Intermission signals more coffee for me. Aiming for a level of hyper-caffeination here. Oh, how I have missed the summer morning sun. Excellent, Takada and Sakakibara promos have happened, and we get a guest appearance from Tiger Mask Sakuraba! This is going to be the great fighter parade I had hoped for, as Tamura rocks up to the ring. What… they’re going to fight? I wish I could understand Japanese. Maybe they’re just solemnly reminiscing. No idea what that was.
Aoki up next, and I imagine this is going to be a quick submission. Prove me wrong, Brian!
Brian jumps into Aoki, gets caught, taken down, Brian punching from Aoki’s guard. Jumping knee attempt taken down, Aoki now on top. Brian reverses positions, but gets caught in an armbar! Quick submission it is (1:33).
Oh shit. Sokoudjou gets 808 State soundtracking his video package, which is just marvellous. The first minute is tentative kickboxing, and Sokoudjou defends the takedown well. Oh you lie! Sokoudjou knocks Arona down with a right uppercut, goes for a bit of GnP and kicking, but ref waves him off. Unbelievable, and in less than two minutes. Sokoudjou with another massive upset.
Footage of Fertitta press conference, and seeing UFC action on a Pride show is surreal. I know, I’m naïve and old fashioned. It’s still weird, in a good way. The Monson entrance is a tad more traditional mixed martial artist than the pre-Silvia fight excellence. Fujita with the Pride theme and, swept up in the moment, I now want him to win. I’m fickle, I know.
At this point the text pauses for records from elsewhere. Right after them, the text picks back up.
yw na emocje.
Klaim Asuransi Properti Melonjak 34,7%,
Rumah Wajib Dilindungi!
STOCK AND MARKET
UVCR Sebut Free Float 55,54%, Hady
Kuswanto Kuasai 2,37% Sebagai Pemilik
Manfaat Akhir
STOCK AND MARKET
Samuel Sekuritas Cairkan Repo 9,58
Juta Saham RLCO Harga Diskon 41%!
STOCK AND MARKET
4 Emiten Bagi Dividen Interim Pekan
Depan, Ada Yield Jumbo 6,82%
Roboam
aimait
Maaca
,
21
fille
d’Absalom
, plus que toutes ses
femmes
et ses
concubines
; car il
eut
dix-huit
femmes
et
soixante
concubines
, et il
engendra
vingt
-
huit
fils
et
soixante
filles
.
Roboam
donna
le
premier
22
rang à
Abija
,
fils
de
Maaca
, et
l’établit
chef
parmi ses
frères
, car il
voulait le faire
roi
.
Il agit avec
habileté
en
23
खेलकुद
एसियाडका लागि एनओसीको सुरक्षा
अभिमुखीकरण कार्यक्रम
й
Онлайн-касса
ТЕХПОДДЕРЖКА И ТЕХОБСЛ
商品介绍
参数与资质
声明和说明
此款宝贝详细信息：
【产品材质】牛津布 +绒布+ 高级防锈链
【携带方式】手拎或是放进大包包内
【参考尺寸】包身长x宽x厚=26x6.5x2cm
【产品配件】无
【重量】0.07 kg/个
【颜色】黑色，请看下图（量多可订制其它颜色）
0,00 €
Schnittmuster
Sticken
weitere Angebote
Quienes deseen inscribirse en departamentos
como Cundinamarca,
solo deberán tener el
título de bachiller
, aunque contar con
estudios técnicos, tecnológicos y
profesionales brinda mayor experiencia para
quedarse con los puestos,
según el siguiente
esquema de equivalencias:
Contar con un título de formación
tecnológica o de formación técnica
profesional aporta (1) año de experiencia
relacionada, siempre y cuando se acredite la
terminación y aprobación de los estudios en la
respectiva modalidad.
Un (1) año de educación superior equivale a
After a feeling-out process, a Monson takedown is defended, but he ends up with Fujita’s back, while on the feet. Gets the takedown, but Fooj reverses it. A bit of inaction (I assume so, wasn’t really paying attention. Apologies), and restart on the feet. Four mins gone. Fujita trying for a one-punch finish, but is defended against. Monson with another TD attempt; Fooj on top, north-south. Monson scrambles, gets Fujita’s back. Hammerfists. Fujita defending the rear choke. Monson is tenacious, and apparently sinks it in (dodgy camera angles). Fujita taps and UFC wins. How symbolic.
Seemingly everybody who was ever in Pride is in the ring, and the people Dana likes are cutting promos. I have to admit that I am slightly moved when Sakakibara faces the assembled fighters and says ‘thank you for everything’. At times like this I still wish Pride was on good terms with Inoki. Quite emotional, all things considered, and I was pleased to see people like RandleMAN, Ze Mario Sperry and Bustamante knocking about.